Express the data from the line containing "scientific name: Eremophila alpestris" through the end of the data as a JSON list of strings, with one string per line and any blank lines omitted.

(Collection entries)
================
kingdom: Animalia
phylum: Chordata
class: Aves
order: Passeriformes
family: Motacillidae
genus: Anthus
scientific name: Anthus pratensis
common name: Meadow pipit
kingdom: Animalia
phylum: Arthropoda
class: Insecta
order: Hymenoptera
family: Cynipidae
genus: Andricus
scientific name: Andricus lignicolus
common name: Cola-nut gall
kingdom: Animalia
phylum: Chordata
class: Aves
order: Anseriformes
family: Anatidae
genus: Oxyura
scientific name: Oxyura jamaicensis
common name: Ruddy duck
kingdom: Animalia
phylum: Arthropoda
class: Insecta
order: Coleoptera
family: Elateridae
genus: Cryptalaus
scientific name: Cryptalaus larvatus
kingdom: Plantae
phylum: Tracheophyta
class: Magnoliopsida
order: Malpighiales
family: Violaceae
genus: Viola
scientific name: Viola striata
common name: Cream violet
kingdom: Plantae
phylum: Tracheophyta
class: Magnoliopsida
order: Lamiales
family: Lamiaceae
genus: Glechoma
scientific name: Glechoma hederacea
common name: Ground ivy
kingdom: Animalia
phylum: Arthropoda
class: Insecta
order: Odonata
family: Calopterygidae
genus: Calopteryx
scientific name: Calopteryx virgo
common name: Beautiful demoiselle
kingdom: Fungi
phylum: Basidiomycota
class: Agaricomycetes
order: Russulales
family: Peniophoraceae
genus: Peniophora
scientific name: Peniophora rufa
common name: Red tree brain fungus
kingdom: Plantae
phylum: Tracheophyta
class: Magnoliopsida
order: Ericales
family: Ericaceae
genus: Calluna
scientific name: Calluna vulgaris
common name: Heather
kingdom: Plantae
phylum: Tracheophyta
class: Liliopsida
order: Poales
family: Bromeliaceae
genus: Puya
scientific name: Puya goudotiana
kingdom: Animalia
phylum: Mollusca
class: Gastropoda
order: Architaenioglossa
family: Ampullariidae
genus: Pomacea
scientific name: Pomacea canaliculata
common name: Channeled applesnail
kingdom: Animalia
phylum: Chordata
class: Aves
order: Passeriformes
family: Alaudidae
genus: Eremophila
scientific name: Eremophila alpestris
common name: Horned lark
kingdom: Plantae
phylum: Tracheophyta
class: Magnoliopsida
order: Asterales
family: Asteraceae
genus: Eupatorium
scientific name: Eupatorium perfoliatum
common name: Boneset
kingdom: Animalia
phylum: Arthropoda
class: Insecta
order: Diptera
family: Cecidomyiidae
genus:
================
» WORKED ANSWER
[
  "scientific name: Eremophila alpestris",
  "common name: Horned lark",
  "kingdom: Plantae",
  "phylum: Tracheophyta",
  "class: Magnoliopsida",
  "order: Asterales",
  "family: Asteraceae",
  "genus: Eupatorium",
  "scientific name: Eupatorium perfoliatum",
  "common name: Boneset",
  "kingdom: Animalia",
  "phylum: Arthropoda",
  "class: Insecta",
  "order: Diptera",
  "family: Cecidomyiidae",
  "genus:"
]